|Protests in Egypt against the Constitution and referendum|
Ahead of Egypt’s historical national referendum on the draft of the Constitution the country remains divided between those who are strongly opposing the Constitution and those who support it and urges to vote “Yes”.
Two rival demonstrations have been planned for Friday, 14 December 2012, in Egypt’s capital Cairo and also in many other Egyptian cities.
The oppositional forces headed by the recently established National Salvation Front (which leaders are Mohamed ElBaradei, Hamdeen Sabbahy and Amr Moussa) have gathered on Friday to express their rejection of the current Constitutional draft. Their main demands were and remain the cancellation of the controversial presidential decree and of the national referendum on the Constitution. It’s worth mentioning, that Egypt’s President Mohamed Morsy has issued the new decree which cancelled the 22 November Constitutional Declaration, but this decree left Egypt’s opposition disappointed as it was almost unchanged. Also the Prosecutor General was dismissed by the President.

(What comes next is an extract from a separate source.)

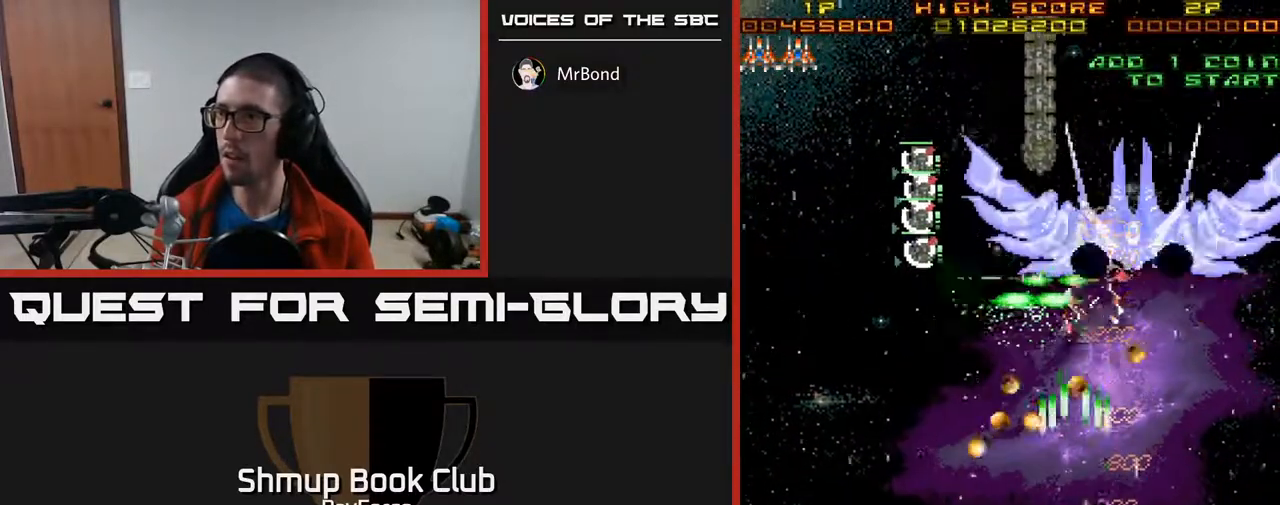
{"buttons": ["A", "DPAD_DOWN", "DPAD_LEFT"], "right_stick": "center", "events": [[100, "DPAD_DOWN", "down"], [150, "DPAD_RIGHT", "up"], [283, "DPAD_DOWN", "up"], [300, "DPAD_UP", "down"], [400, "DPAD_UP", "up"], [450, "DPAD_DOWN", "down"], [500, "DPAD_LEFT", "down"]]}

As for the national referendum the oppositional forces have been calling for boycotting the referendum as they consider it being undemocratic and unconstitutional and reject its legitimacy. The Constituent Assembly responsible for drafting Egypt’s new Constitution was strongly dominated by Islamist political forces and has faced the numerous withdrawals of a lot of liberals, secularists, leftists, Coptic Christians, women and intellectuals. The draft of the Constitution was appointed by the unrepresentative Assembly which doesn’t represent the whole Egyptian society, thus the draft of the Constitution doesn’t represent all the factions of Egyptian society too and could threat rights and freedoms of Egyptian citizens, as the current Constitution was created to benefit Islamist forces. Opposition keeps accusing the Muslim Brotherhood and the President of hijacking the Revolution and totally rejects the Constitution.

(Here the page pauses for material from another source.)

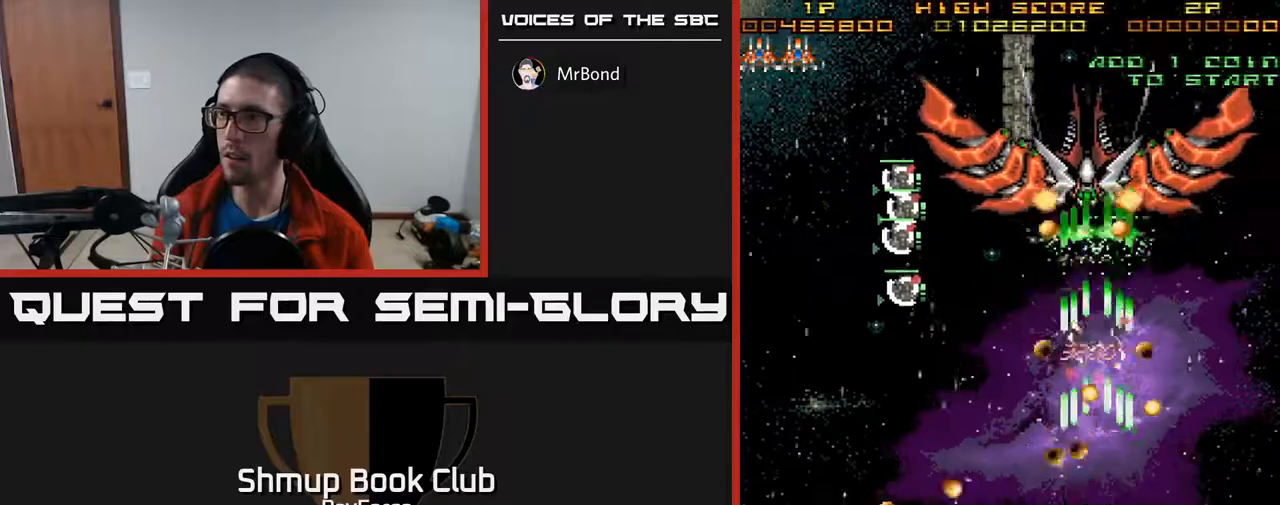
{"buttons": ["A", "DPAD_UP", "DPAD_LEFT"], "right_stick": "center", "events": [[50, "DPAD_DOWN", "up"], [283, "DPAD_UP", "down"], [417, "DPAD_LEFT", "up"], [483, "DPAD_LEFT", "down"]]}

After weeks of protests the oppositional forces decided to participate on the referendum but they express their rejection of this Constitutional draft and call to vote against it.
Four massive marches have been held today in Cairo to protest the recent Morsy’s decisions and to demand the cancellation of the referendum. The protesters headed to the Presidential Palace where the anti-Morsy demonstrators continue their sit-in. Those protests are aimed to pressure Egypt’s President to call off the national referendum.
|Supporters of Morsy and the Constitution|
Meanwhile Islamists’ marches have been held too in Cairo’s Nasr City district and also in several Egyptian cities. The supporters of Morsy and Muslim Brotherhood have been calling for voting “Yes” on the Constitutional Referendum and supported the draft of the Constitution and all the decisions made by the state’s President. Thousands of Morsy supporters gathered to voice their demands. There were also some clashes reported (one of the most serious reportedly took place in Alexandria where the protesters have been arrested for carrying the weapons).
Despite the ongoing protests the referendum for the Constitution remains being scheduled for Saturday, 15 December.
For the first time since 1950’s the referendum in Egypt will be held in two stages due to lack of judicial supervision of the process. Most of the country’s judges refused to oversee the process of referendum, and the country faces the problem that only nearly 40% of the polling stations will be supervised by the judges. To ensure the judicial control of the process the referendum will be held in two stages. The first stage will begin on Saturday, 15 December, and will include Cairo, Alexandria, Gharbiya, Assiut, Sohag, Aswan, North Sinai, South Sinai, Sharqiya, Daqahliya. The second stage is scheduled for 22 December and will be held in Suez, Ismailiya, Port Said and other remaining governorates.
|The ongoing protests in Egypt|
In addition to that Egypt’s Armed Forces declared they will safeguard the referendum as it was during the parliamentary and presidential elections. According to the statement of Egypt’s military nearly 380 000 army and police forces will be deployed to secure the referendum. Military and CSF will be located near the polling stations.
Egypt’s Ministry of Interior has also made an official statement that they will secure the referendum and won’t allow any violations and disruption of voting process.
Thus, on the eve of the historical Constitutional Referendum the country remains divided, and the protests continue from the both sides.